Recorded data:
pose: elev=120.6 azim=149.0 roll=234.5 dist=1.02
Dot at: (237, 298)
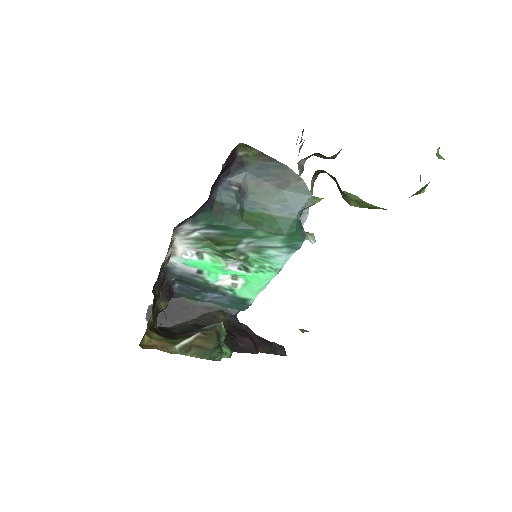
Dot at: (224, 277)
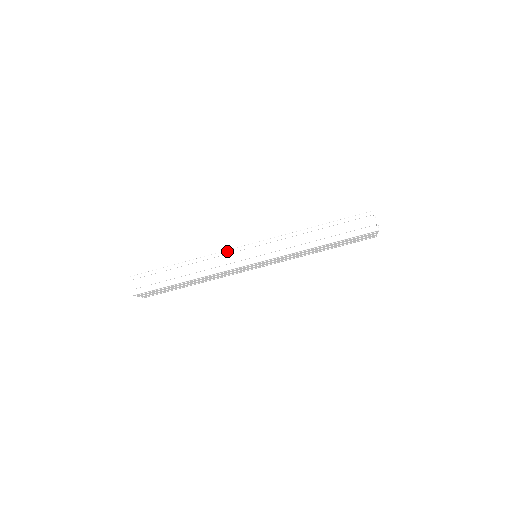
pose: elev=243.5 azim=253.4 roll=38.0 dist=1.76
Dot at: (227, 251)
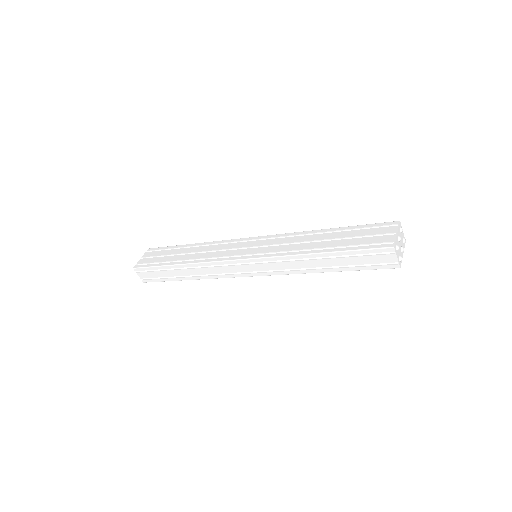
Dot at: (221, 262)
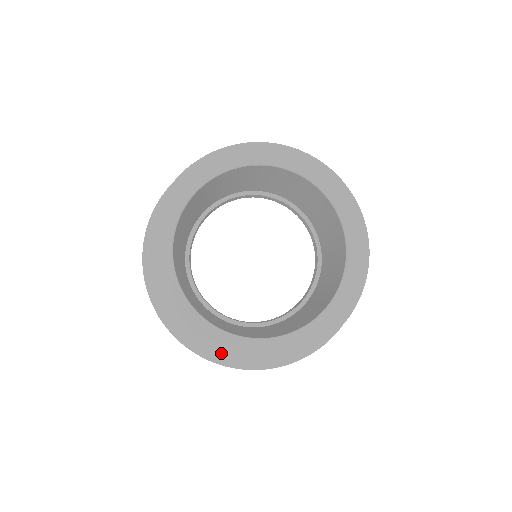
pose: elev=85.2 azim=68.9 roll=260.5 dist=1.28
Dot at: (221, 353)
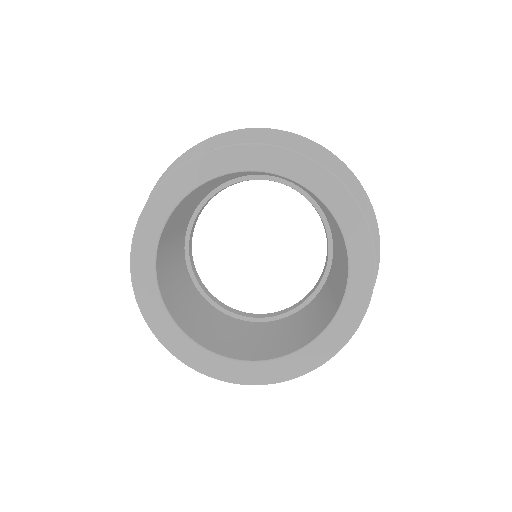
Dot at: (212, 375)
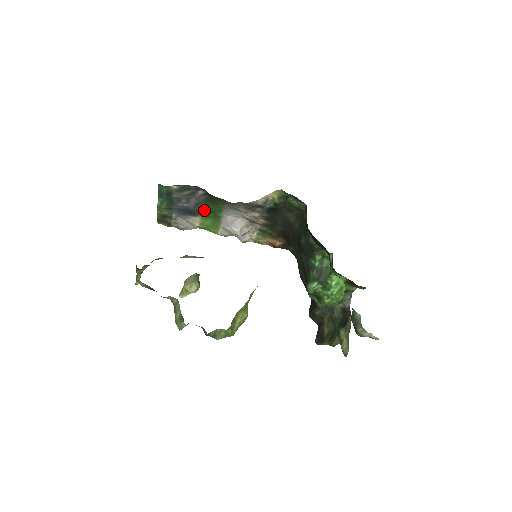
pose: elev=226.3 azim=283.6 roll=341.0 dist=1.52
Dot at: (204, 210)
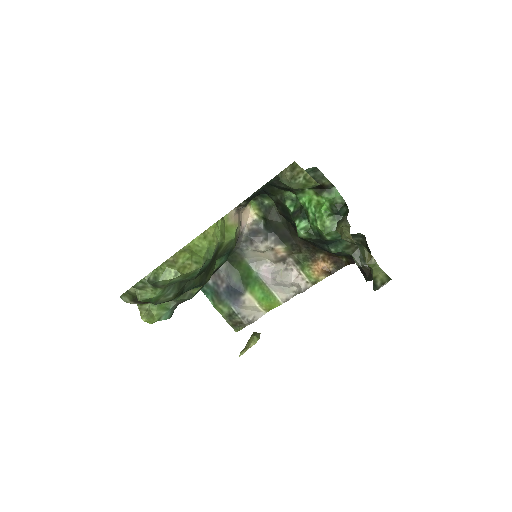
Dot at: (242, 281)
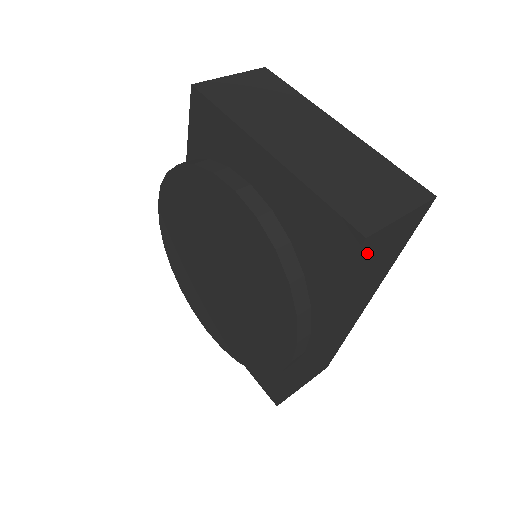
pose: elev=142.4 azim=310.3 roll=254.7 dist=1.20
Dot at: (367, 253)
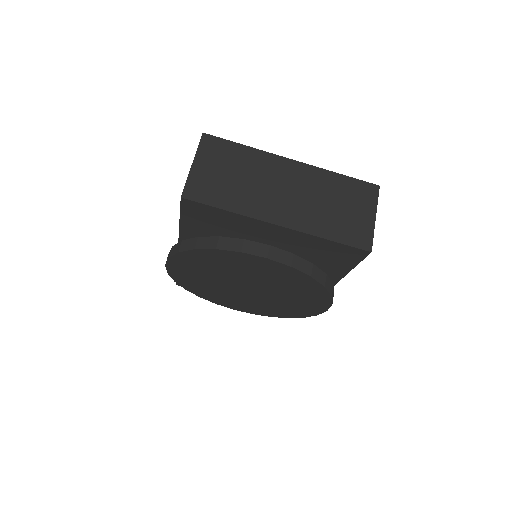
Dot at: occluded
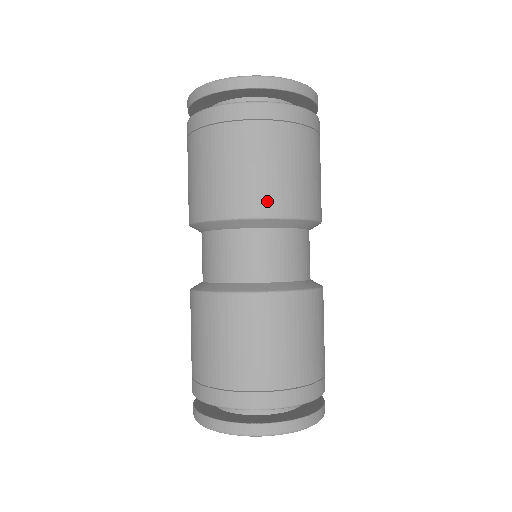
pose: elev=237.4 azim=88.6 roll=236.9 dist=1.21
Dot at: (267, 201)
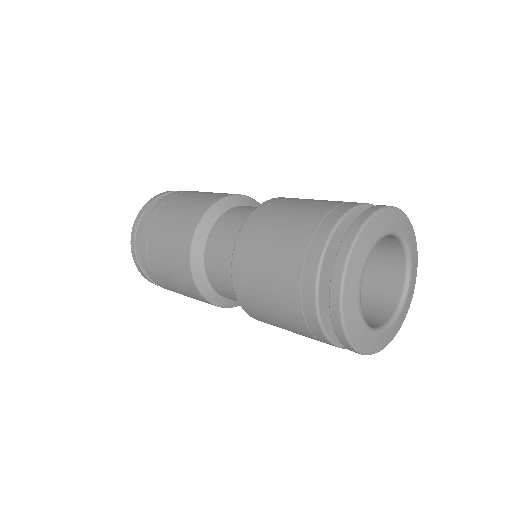
Dot at: occluded
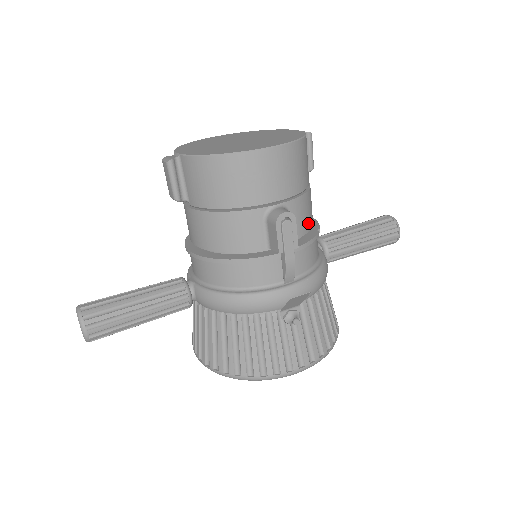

Objective.
Convert the lines above into a Markdown table with the columns Row and Line, numbering each non-blank line in order and skipping blank lines. Leave the pictures out of the table.

Response for this exercise.
| Row | Line |
|---|---|
| 1 | pose: elev=120.6 azim=149.0 roll=234.5 dist=1.02 |
| 2 | Dot at: (237, 298) |
| 3 | Dot at: (224, 277) |
| 4 | pose: elev=243.5 azim=253.4 roll=38.0 dist=1.76 |
| 5 | Dot at: (227, 251) |
| 6 | Dot at: (221, 262) |
| 7 | pose: elev=85.2 azim=68.9 roll=260.5 dist=1.28 |
| 8 | Dot at: (221, 353) |
| 9 | Dot at: (212, 375) |
| 10 | pose: elev=226.3 azim=283.6 roll=341.0 dist=1.52 |
| 11 | Dot at: (204, 210) |
| 12 | Dot at: (242, 281) |
| 13 | pose: elev=142.4 azim=310.3 roll=254.7 dist=1.20 |
| 14 | Dot at: (367, 253) |
| 15 | Dot at: occluded |
| 16 | pose: elev=237.4 azim=88.6 roll=236.9 dist=1.21 |
| 17 | Dot at: (267, 201) |
| 18 | Dot at: occluded |